* INSTRUCTIONS FOR THE TASK
Every entry in the data is to be written out exactly; no picture belongs in the copy.

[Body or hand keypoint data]
++++

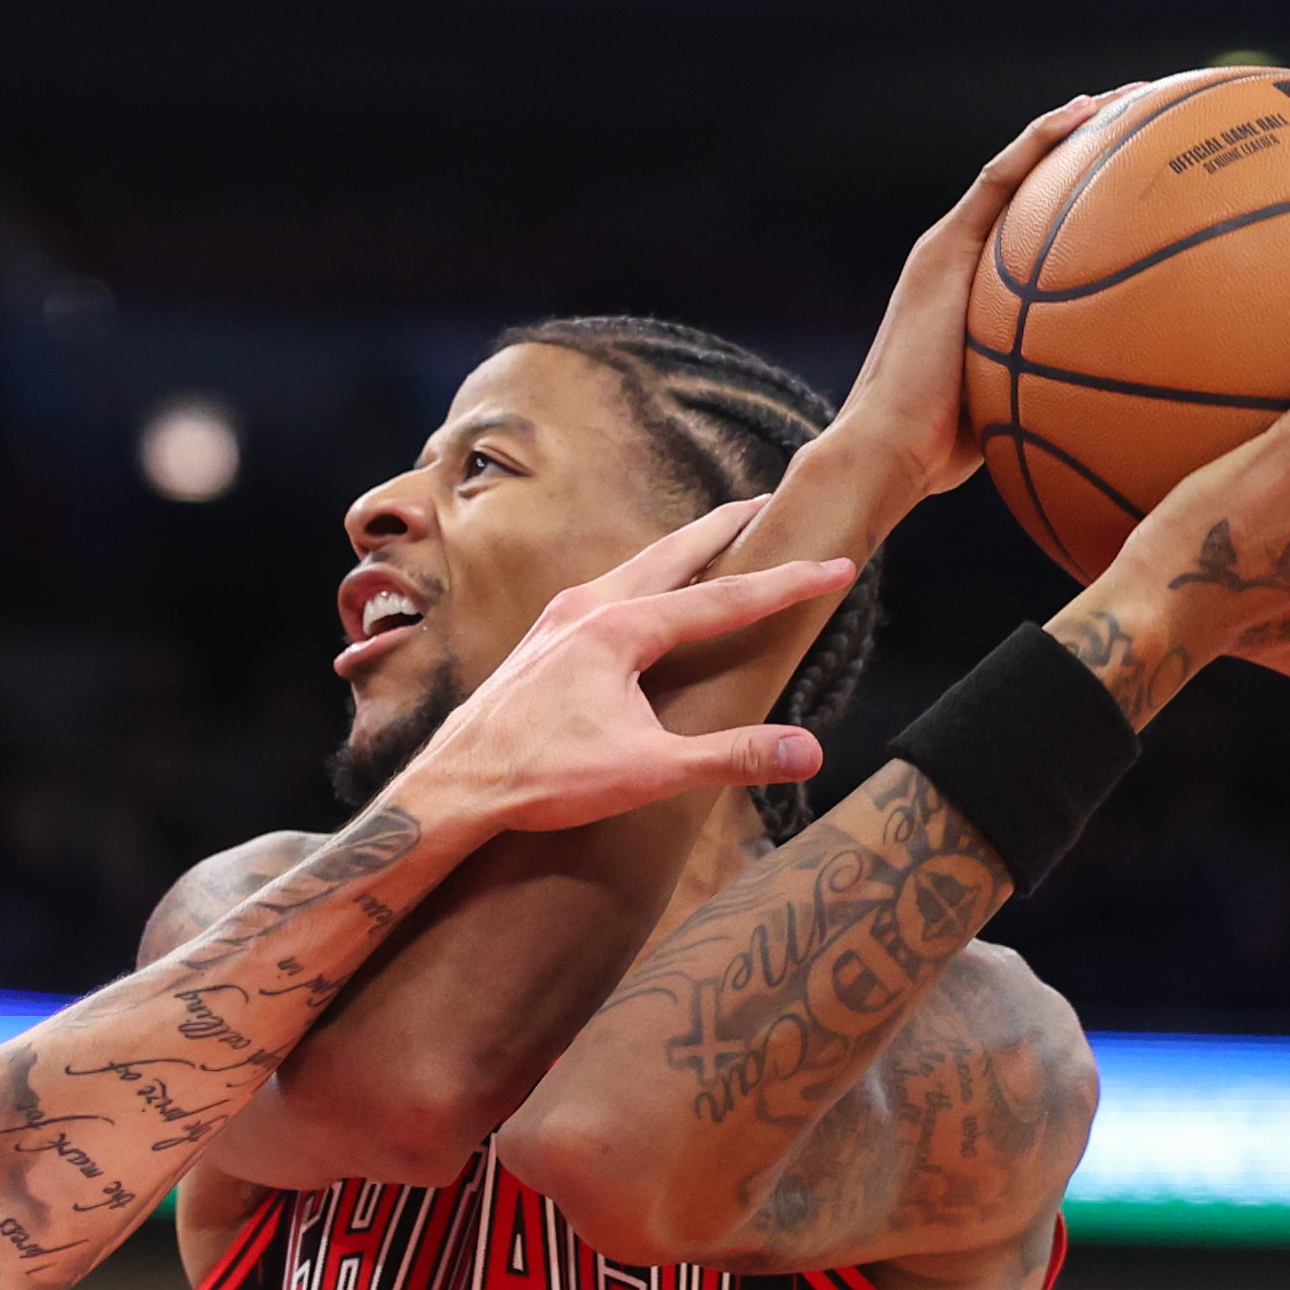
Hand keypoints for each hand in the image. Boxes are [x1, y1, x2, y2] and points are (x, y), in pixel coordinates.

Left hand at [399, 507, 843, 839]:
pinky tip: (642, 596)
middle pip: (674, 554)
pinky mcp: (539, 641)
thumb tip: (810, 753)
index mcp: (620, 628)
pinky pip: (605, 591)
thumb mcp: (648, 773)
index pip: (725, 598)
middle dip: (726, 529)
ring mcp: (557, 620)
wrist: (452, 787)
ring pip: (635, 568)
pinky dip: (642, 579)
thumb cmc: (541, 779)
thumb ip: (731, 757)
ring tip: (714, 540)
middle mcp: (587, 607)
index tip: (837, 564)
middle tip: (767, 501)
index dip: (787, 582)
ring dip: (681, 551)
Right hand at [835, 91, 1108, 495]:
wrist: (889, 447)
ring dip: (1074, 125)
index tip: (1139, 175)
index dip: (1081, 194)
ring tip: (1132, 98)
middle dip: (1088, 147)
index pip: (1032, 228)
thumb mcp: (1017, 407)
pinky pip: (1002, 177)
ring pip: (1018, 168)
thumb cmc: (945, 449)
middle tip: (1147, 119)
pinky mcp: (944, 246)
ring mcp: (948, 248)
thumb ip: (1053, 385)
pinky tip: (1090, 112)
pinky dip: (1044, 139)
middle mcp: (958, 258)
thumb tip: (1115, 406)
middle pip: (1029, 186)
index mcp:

++++

* WRITTEN SOLUTION
Hand keypoints for each hand in the image. Boxes are [x1, y1, x2, y2] and points are (x, y), in pixel coordinates.

Left hand at [399, 507, 843, 839]:
pinky tip: (642, 596)
middle pip: (674, 554)
pinky mcp: (539, 641)
thumb tip: (810, 753)
index mcp: (620, 628)
pinky pip: (605, 591)
thumb mcp: (648, 773)
index pip: (725, 598)
middle dip: (726, 529)
ring mcp: (557, 620)
wrist: (452, 787)
ring pip: (635, 568)
pinky dip: (642, 579)
thumb cmc: (541, 779)
thumb ip: (731, 757)
ring tip: (714, 540)
middle mcp: (587, 607)
index tip: (837, 564)
middle tip: (767, 501)
index dip: (787, 582)
ring dip: (681, 551)
Right hand at [835, 91, 1108, 495]:
wrist: (889, 447)
ring dip: (1074, 125)
index tip: (1139, 175)
index dip: (1081, 194)
ring tip: (1132, 98)
middle dip: (1088, 147)
index pip: (1032, 228)
thumb mcp: (1017, 407)
pinky pip: (1002, 177)
ring pip: (1018, 168)
thumb cmc: (945, 449)
middle tip: (1147, 119)
pinky mcp: (944, 246)
ring mcp: (948, 248)
thumb ip: (1053, 385)
pinky tip: (1090, 112)
pinky dip: (1044, 139)
middle mcp: (958, 258)
thumb tip: (1115, 406)
middle pip: (1029, 186)
index mcp:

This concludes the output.